Saved entries:

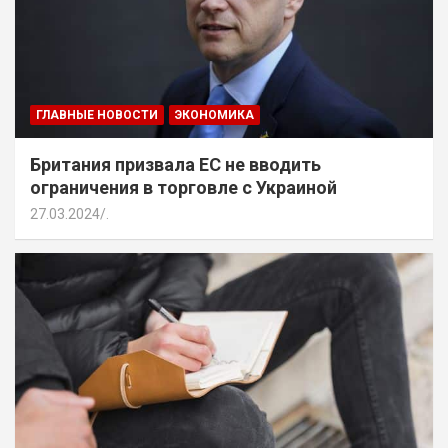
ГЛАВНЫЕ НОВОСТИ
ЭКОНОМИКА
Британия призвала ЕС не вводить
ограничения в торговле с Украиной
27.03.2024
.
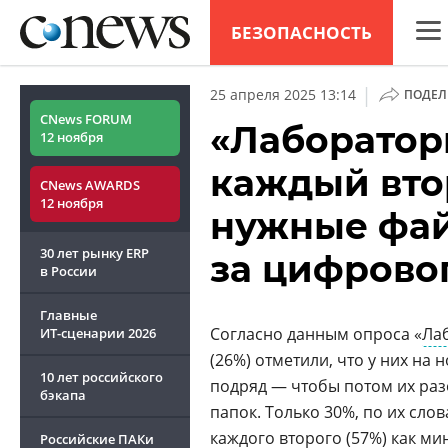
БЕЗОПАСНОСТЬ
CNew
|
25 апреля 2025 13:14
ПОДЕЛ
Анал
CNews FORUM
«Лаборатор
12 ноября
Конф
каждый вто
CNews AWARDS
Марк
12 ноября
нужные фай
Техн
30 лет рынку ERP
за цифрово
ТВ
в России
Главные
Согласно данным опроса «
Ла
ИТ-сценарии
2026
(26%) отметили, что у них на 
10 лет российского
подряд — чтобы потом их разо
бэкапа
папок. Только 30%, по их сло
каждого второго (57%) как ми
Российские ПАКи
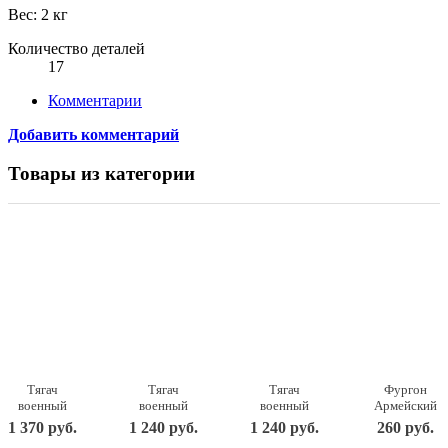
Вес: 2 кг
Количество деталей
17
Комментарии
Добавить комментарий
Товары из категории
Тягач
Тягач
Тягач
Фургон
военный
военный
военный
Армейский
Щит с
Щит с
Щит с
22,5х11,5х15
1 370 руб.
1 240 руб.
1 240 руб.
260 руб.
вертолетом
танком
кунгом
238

### Assignment:
From the first line to the last, retype the data exactly, without images.

### Answer for the task:
ГЛАВНЫЕ НОВОСТИ
ЭКОНОМИКА
Британия призвала ЕС не вводить
ограничения в торговле с Украиной
27.03.2024
.
БЕЗОПАСНОСТЬ
CNew
|
25 апреля 2025 13:14
ПОДЕЛ
Анал
CNews FORUM
«Лаборатор
12 ноября
Конф
каждый вто
CNews AWARDS
Марк
12 ноября
нужные фай
Техн
30 лет рынку ERP
за цифрово
ТВ
в России
Главные
Согласно данным опроса «
Ла
ИТ-сценарии
2026
(26%) отметили, что у них на 
10 лет российского
подряд — чтобы потом их разо
бэкапа
папок. Только 30%, по их сло
каждого второго (57%) как ми
Российские ПАКи
Вес: 2 кг
Количество деталей
17
Комментарии
Добавить комментарий
Товары из категории
Тягач
Тягач
Тягач
Фургон
военный
военный
военный
Армейский
Щит с
Щит с
Щит с
22,5х11,5х15
1 370 руб.
1 240 руб.
1 240 руб.
260 руб.
вертолетом
танком
кунгом
238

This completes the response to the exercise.